## THE TASK
Reproduce the listing below, replacing each occurrence of "Isle of Skye" with "Skye" and leaving every other line unchanged.

** WORKING DATA follows **

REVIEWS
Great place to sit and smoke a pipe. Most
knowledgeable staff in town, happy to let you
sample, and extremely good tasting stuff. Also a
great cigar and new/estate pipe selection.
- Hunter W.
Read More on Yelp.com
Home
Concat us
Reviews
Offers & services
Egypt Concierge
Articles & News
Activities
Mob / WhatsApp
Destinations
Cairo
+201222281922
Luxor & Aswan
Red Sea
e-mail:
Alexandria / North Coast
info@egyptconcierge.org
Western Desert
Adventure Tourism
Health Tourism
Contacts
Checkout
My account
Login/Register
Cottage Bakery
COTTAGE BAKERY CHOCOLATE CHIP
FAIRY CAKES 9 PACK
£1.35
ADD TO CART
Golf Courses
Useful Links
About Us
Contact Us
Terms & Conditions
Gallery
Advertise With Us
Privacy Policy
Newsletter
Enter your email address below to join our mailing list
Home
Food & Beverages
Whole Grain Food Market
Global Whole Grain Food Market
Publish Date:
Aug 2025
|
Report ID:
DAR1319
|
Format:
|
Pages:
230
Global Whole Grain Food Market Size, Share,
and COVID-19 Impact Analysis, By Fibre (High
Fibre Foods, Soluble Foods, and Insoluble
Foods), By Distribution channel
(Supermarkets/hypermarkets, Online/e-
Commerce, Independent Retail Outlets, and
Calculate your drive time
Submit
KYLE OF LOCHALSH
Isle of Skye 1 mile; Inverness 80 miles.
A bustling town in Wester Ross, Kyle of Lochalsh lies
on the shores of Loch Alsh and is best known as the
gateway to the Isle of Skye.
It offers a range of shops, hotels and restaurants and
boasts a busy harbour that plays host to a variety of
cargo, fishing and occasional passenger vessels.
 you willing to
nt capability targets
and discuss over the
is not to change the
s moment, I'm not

** End of WORKING DATA **

## ANSWER TO THE PROBLEM
REVIEWS
Great place to sit and smoke a pipe. Most
knowledgeable staff in town, happy to let you
sample, and extremely good tasting stuff. Also a
great cigar and new/estate pipe selection.
- Hunter W.
Read More on Yelp.com
Home
Concat us
Reviews
Offers & services
Egypt Concierge
Articles & News
Activities
Mob / WhatsApp
Destinations
Cairo
+201222281922
Luxor & Aswan
Red Sea
e-mail:
Alexandria / North Coast
info@egyptconcierge.org
Western Desert
Adventure Tourism
Health Tourism
Contacts
Checkout
My account
Login/Register
Cottage Bakery
COTTAGE BAKERY CHOCOLATE CHIP
FAIRY CAKES 9 PACK
£1.35
ADD TO CART
Golf Courses
Useful Links
About Us
Contact Us
Terms & Conditions
Gallery
Advertise With Us
Privacy Policy
Newsletter
Enter your email address below to join our mailing list
Home
Food & Beverages
Whole Grain Food Market
Global Whole Grain Food Market
Publish Date:
Aug 2025
|
Report ID:
DAR1319
|
Format:
|
Pages:
230
Global Whole Grain Food Market Size, Share,
and COVID-19 Impact Analysis, By Fibre (High
Fibre Foods, Soluble Foods, and Insoluble
Foods), By Distribution channel
(Supermarkets/hypermarkets, Online/e-
Commerce, Independent Retail Outlets, and
Calculate your drive time
Submit
KYLE OF LOCHALSH
Skye 1 mile; Inverness 80 miles.
A bustling town in Wester Ross, Kyle of Lochalsh lies
on the shores of Loch Alsh and is best known as the
gateway to the Skye.
It offers a range of shops, hotels and restaurants and
boasts a busy harbour that plays host to a variety of
cargo, fishing and occasional passenger vessels.
 you willing to
nt capability targets
and discuss over the
is not to change the
s moment, I'm not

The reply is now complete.